@ChristianWS "Design follows technology and vice-versa." Thats a hard one. Yes, and also no. Things dont need to be the same to behave the same. Take Firefox and Chrome. They do not look the same, they still behave the same. They share a common design guideline. You need to go to the settings to see the parts that differ.
If KDE provides a good design guideline devs would follow them, because it's easier and faster to have working patterns instead of putting work into it yourself.
fabiscafe
@ChristianWS It's not the app that does this. Developer do this, they do this because they think it's good. The KDE does have a nice visual design group (I was once part of it, So I know :P). It would be possible to define a design guide to follow so apps won't look out of place, while still are able to make use of CSD.
Plasma doesnt need to look like GNOMEs implementation of a CSD. The visuals are a completely different thing. The technology is the important part at first.
@ChristianWS CSD can just look like the normal Window+Decoration.
My point is however that KDE can use it to at least put something to the CSD, like the app-menu if visible.

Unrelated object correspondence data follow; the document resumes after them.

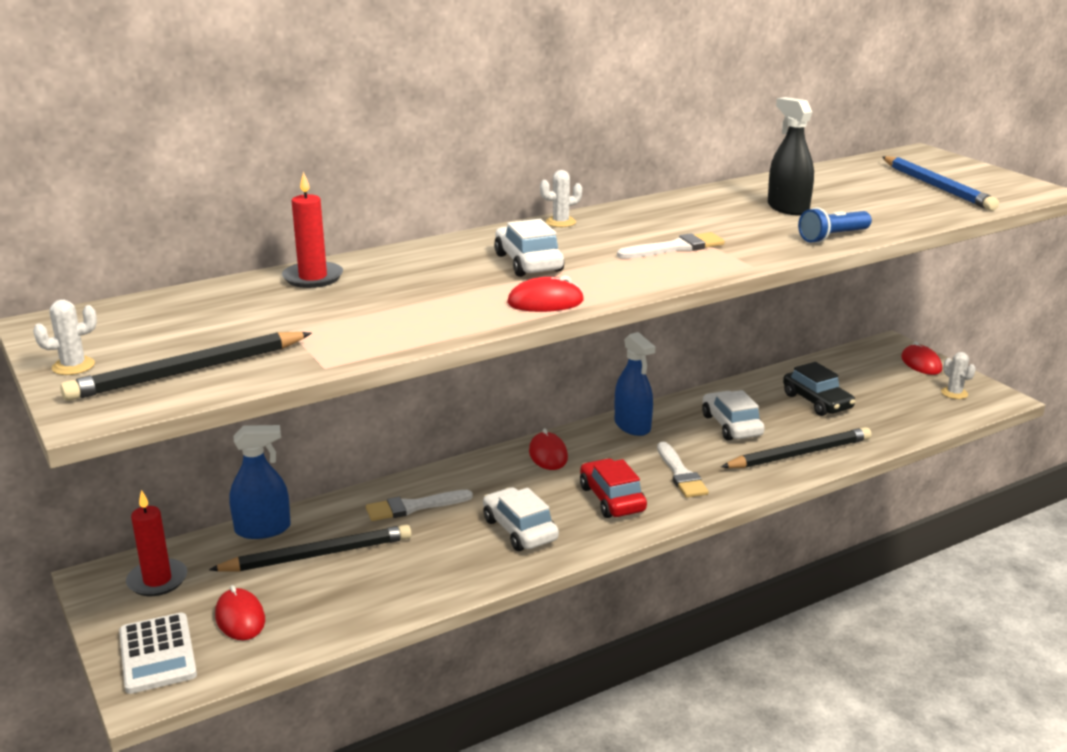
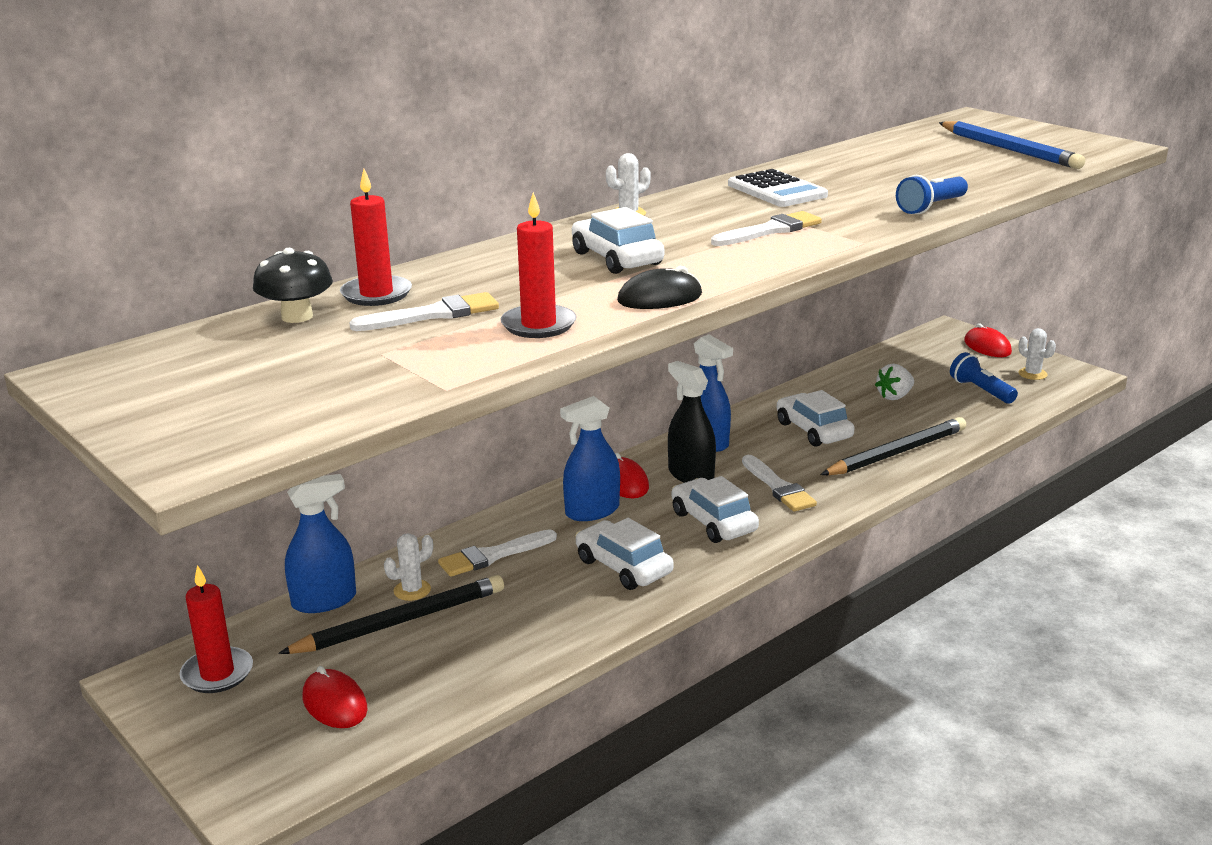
camera: 10 degrees left, 0 degrees up
(73, 366) = (138, 416): white cactus -> white cactus (412, 590)
(157, 654) = (249, 757): white calculator -> white calculator (777, 190)
(188, 371) = (284, 409): black pencil -> none
(239, 292) = (297, 317): none -> black mushroom
(349, 300) = (433, 314): none -> white brush
(430, 317) = (538, 325): none -> red candle
(511, 477) = (592, 511): none -> blue spray bottle
(545, 302) = (659, 298): red mouse -> black mouse
(612, 499) = (713, 522): red car -> white car
(788, 208) = (867, 181): black spray bottle -> black spray bottle (691, 475)
(817, 402) = (894, 396): black car -> white strawberry
(899, 404) = (981, 391): none -> blue flashlight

Different apps would find different purposes for it and there shouldnt be a hard requirement for it, but optional feature to use for the devs.
CSD is just a ugly as you make it to be. In my opinion SSD is nowadays very out of place, vertical wasted space.
@ChristianWS I think your idea of inconsistency differs from mine. Havin buttons on different locations in a headerbar doesnt have to be inconsistent across apps. Different layouts can be consistent.
BUT I dont talk about header bars. I do talk about CSD only and they can be whatever a guideline makes them to be. All Qt apps already have a CSD, but they suck and it would be nice if app devs would be allowed to make use of them on the KDE side if they decide that it benefits the app.